Although the need for medical treatment and addiction specialists may be dire, support for educating doctors in this area is spare, Hoffman wrote:
There are only 52 addiction medicine fellowships (addiction psychiatry is a separate discipline), minuscule compared to other subspecialties. In August, the first dozen finally received gold-standard board certification status from the Accreditation Council for Graduate Medical Education (by contrast, there are at least 235 accredited programs in sports medicine). While most medical schools now offer some education about opioids, only about 15 of 180 American programs teach addiction as including alcohol, tobacco and other drugs, according to Dr. Kevin Kunz, executive vice president of the Addiction Medicine Foundation, which presses for professionalization of the subspecialty. And the content in all schools varies, he noted, ranging from one pharmacology lecture to several weeks during a third-year clinical rotation, usually in psychiatry or family medicine. Programs rarely go deeper.
In my practice, I see the harms that patients suffer while seeking medical services and their struggles to access and afford safe, efficient, and even excellent medical care — including their need to partner with their physicians to ensure MDs stay up to date. My firm and I represent clients whose babies and children have suffered unacceptable medical harms, including by receiving dangerous drugs. It’s unfathomable, as Carroll reported, that so many youngsters still get prescribed powerful drugs, such as antipsychotics, when medical standards and common sense argue against their use.
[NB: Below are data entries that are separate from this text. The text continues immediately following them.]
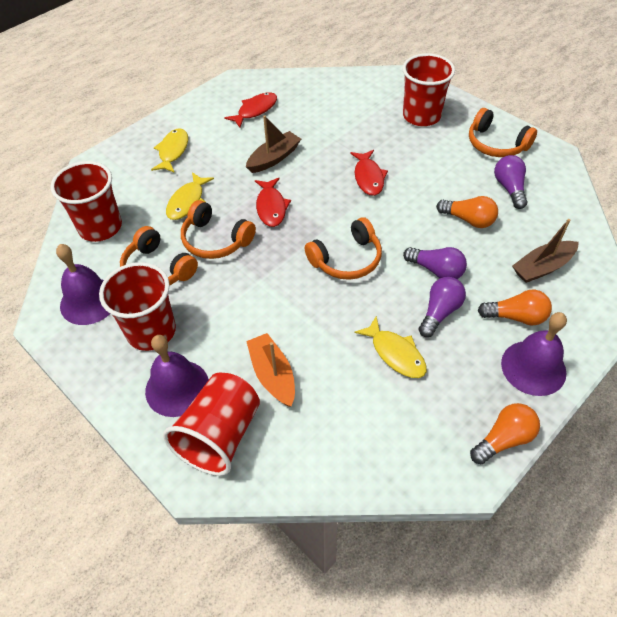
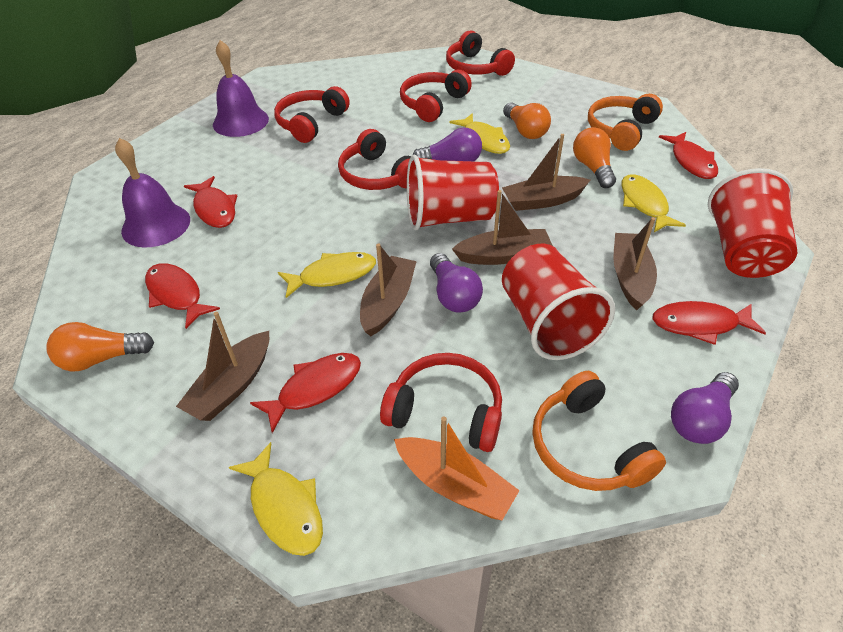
brown boat: [246,115,301,173] [512,219,579,283] = 2 -> [176,312,269,421] [360,244,417,337] [452,190,553,265] [502,134,590,211] [613,217,657,310] = 5
orange headphones: [120,226,198,285] [181,200,256,259] [305,217,382,280] [469,108,537,157] = 4 -> [532,371,666,491] [588,94,663,151] = 2
purple bell: [56,244,110,325] [145,335,209,417] [501,312,567,396] = 3 -> [115,138,190,247] [213,40,269,137] = 2
red cup: [50,161,122,242] [99,262,176,351] [163,373,260,476] [402,53,455,126] = 4 -> [407,155,499,230] [502,244,615,360] [708,168,797,278] = 3
red fish: [224,92,277,128] [255,178,291,227] [350,150,388,196] = 3 -> [145,263,220,329] [184,176,237,228] [250,353,361,433] [652,301,766,345] [659,132,718,179] = 5
red headphones: none = 0 -> [274,86,350,143] [338,129,411,190] [380,353,502,452] [400,69,472,122] [446,30,515,76] = 5
yellow fish: [151,128,188,173] [166,172,214,220] [354,316,427,378] = 3 -> [229,442,323,556] [278,252,376,298] [449,113,510,154] [621,174,686,232] = 4

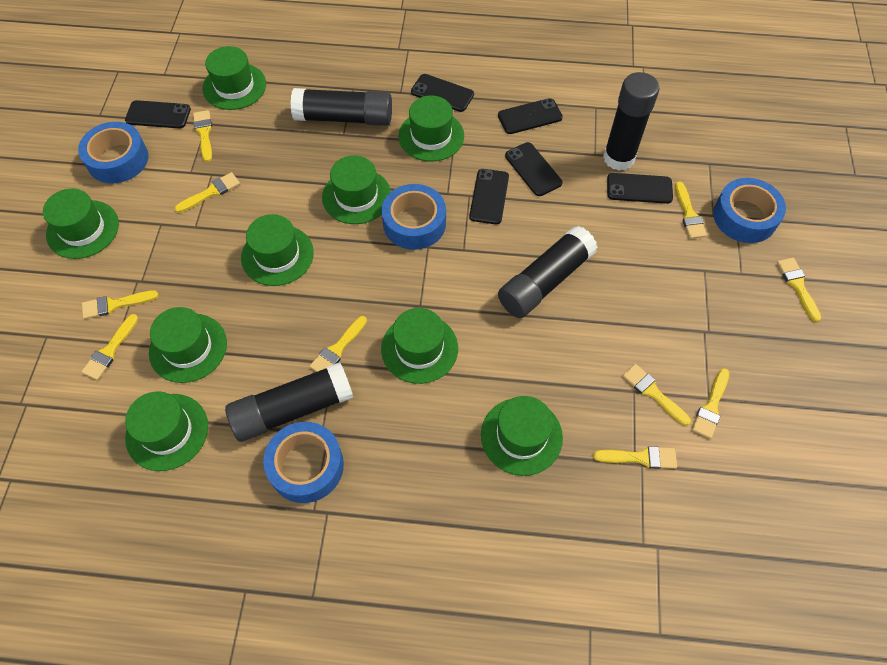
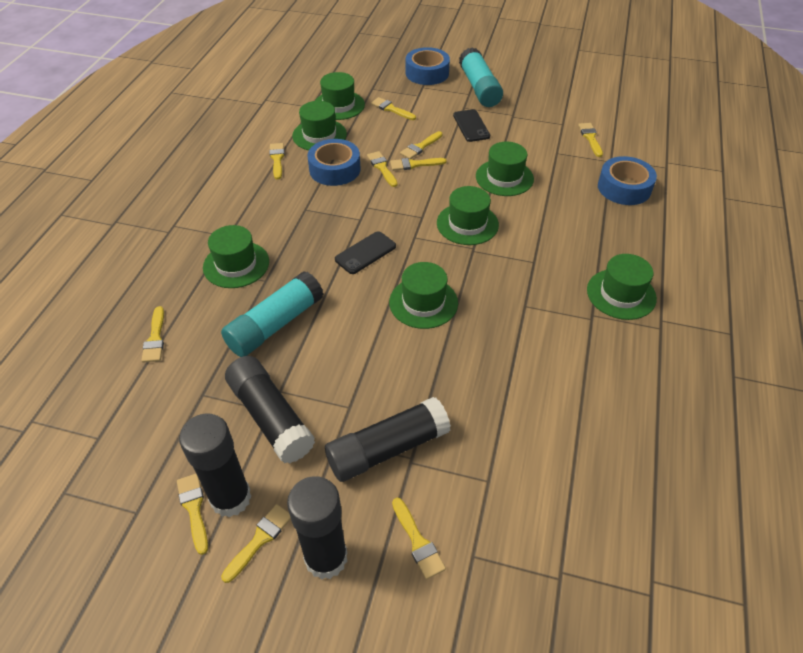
black phone: [125,100,191,129] [411,74,474,112] [469,169,509,224] [498,98,563,134] [505,142,562,196] [607,173,673,204] = 6 -> [335,231,396,274] [453,109,490,142] = 2
blue tape: [78,122,148,183] [263,422,344,503] [382,184,446,250] [713,178,786,243] = 4 -> [307,139,360,186] [406,47,450,85] [598,156,657,205] = 3
green hat: [43,188,119,259] [125,392,208,471] [149,307,227,383] [202,46,266,110] [241,214,314,286] [322,155,391,224] [381,308,458,384] [398,95,464,162] [481,396,563,476] = 9 -> [203,225,269,288] [292,101,347,150] [315,72,365,120] [389,262,458,329] [437,186,499,245] [476,142,534,196] [587,254,657,320] = 7
turquoise glue stick: none = 0 -> [221,271,324,357] [459,47,503,107] = 2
It’s also puzzling and frustrating to know that medical students lack deeper training in addictions and substance abuse, when, swayed by Big Pharma and its corruptive practices, medical faculty may commonly “pimp” aspiring doctors, grilling them mercilessly about prescription drugs and their uses in care. Why can’t this purported rigor be applied to imparting lifesaving knowledge about opioids?
Yes, doctors may be asked to try to keep up with best practices in their field, even as there’s an explosion under way in just medical publishing. But modern medicine — and patients especially — would benefit greatly if doctors, for example, shut their ears more and used their proven brain firepower to resist what has become proven, lethal Big Pharma hype about drugs, especially opioids.
And, at a time when profit-maximizing medical practices allow doctors to spend just 13 to 16 minutes on average with each patient, wouldn’t it be a point of professional pride and responsibility for physicians to know they were giving the best, state-of-the-art treatment? Physicians have lots of treating to do of themselves and their profession, so we patients don’t suffer harms.